Mekoryuk crafters keep seal gut raincoat alive
MARY LOCHNER
October 30, 2008 at 12:45PM AKST
Neatly folded at Edna Mathlaw’s arts and crafts table lies a treasure that is rare, not just here among the skillfully formed objects at the Alaska Federation of Natives convention, but in the entire state of Alaska and the world.
The perfectly worked seams of the seal gut raincoat were hand-sewn by Mathlaw just this past summer. The dried gut comes from bearded seals that were caught by subsistence hunters on Mathlaw’s home island of Mekoryuk this past spring.
For a traditional skill that is still practiced by only a small handful of Yup’ik and Cup’ik women today, a seal gut raincoat that was made this year is a rare thing indeed.
“Young people now, they can’t do nothing no more today,” Mathlaw said in explaining why so few people still make seal gut raincoats.
To make the raincoat requires great skill, hard work and a willingness to get one’s hands dirty.
Mathlaw explained the process. Hunters catch bearded seal in the spring, which is used for its meat and oil for food. Women take the intestines and separate the meat, which is used for food, from the part that is used for making raincoats.
They use a big spoon to scrape the intestines. Then they wash the gut clean of blood. This is done using about two gallons of human urine. The washing process takes four days.
Then three days of rinsing the gut in salt water clears it of the urine and prepares it for the next step, which is blowing the gut so that it is like a long balloon and tying it at its ends. Then it is hung and dried until it is ready to be cut into strips.
The strips are measured and cut after a pattern to fit an individual person, and sewn together with sinew. Dried grass is sewn into the seams.
The result of all this hard work is a custom raincoat that is fitted to the individual by the crafter.

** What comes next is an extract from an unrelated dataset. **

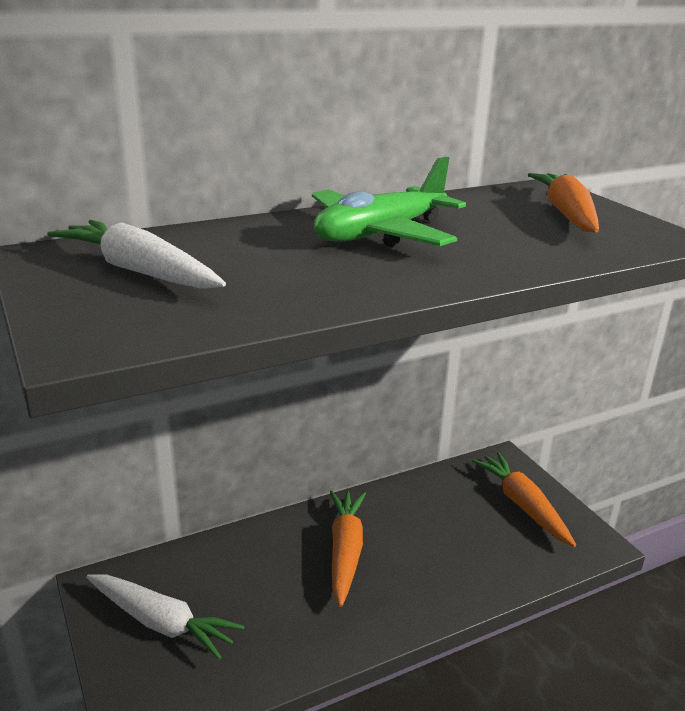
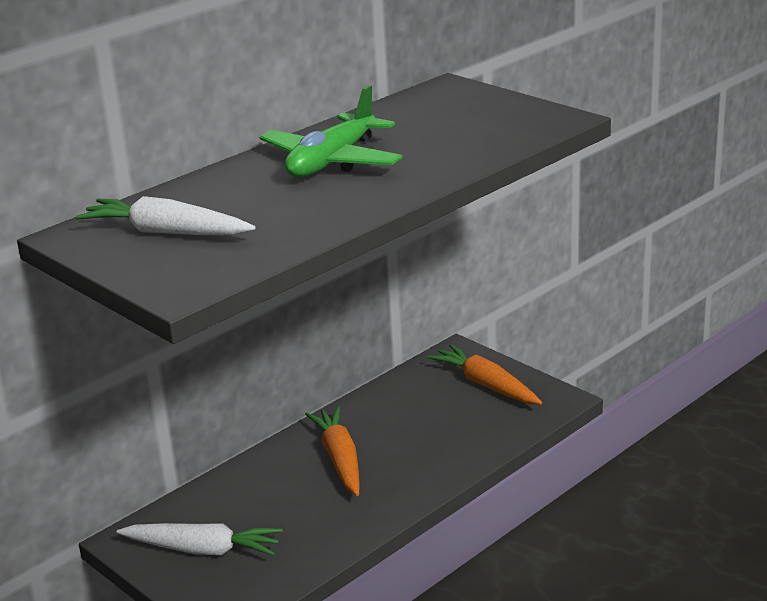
camera: 15 degrees left, 0 degrees up
orange carrot [528,173,599,233] -> none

The seal gut, properly processed, is a waterproof material, and the seams with dry grass swell when in contact with water to make a tight seal.
Mathlaw, a Cup’ik woman who lives in Mekoryuk, said she learned to make the raincoats by watching her grandmother.
Viva Smith, also of Mekoryuk, had the only other seal gut raincoat at AFN that was made this summer. She made it with help from her mother, Ida Wesley, and was learning the craft for the first time.
“This is a dying art,” Smith’s sister, Jennie Mendez said. “She wants to keep this alive, so she’s learning to make the rain gear out of seal gut.”
Smith has three daughters: one who is 26 and two who are 19. She hopes that by learning how to make seal gut raincoats from her mother, who is in her late 80s, she will be able to pass the craft on to her daughters and keep it alive.
Mendez spoke sometimes for Smith, who said she was exhausted from hours of explaining the seal gut raincoat to curious convention goers.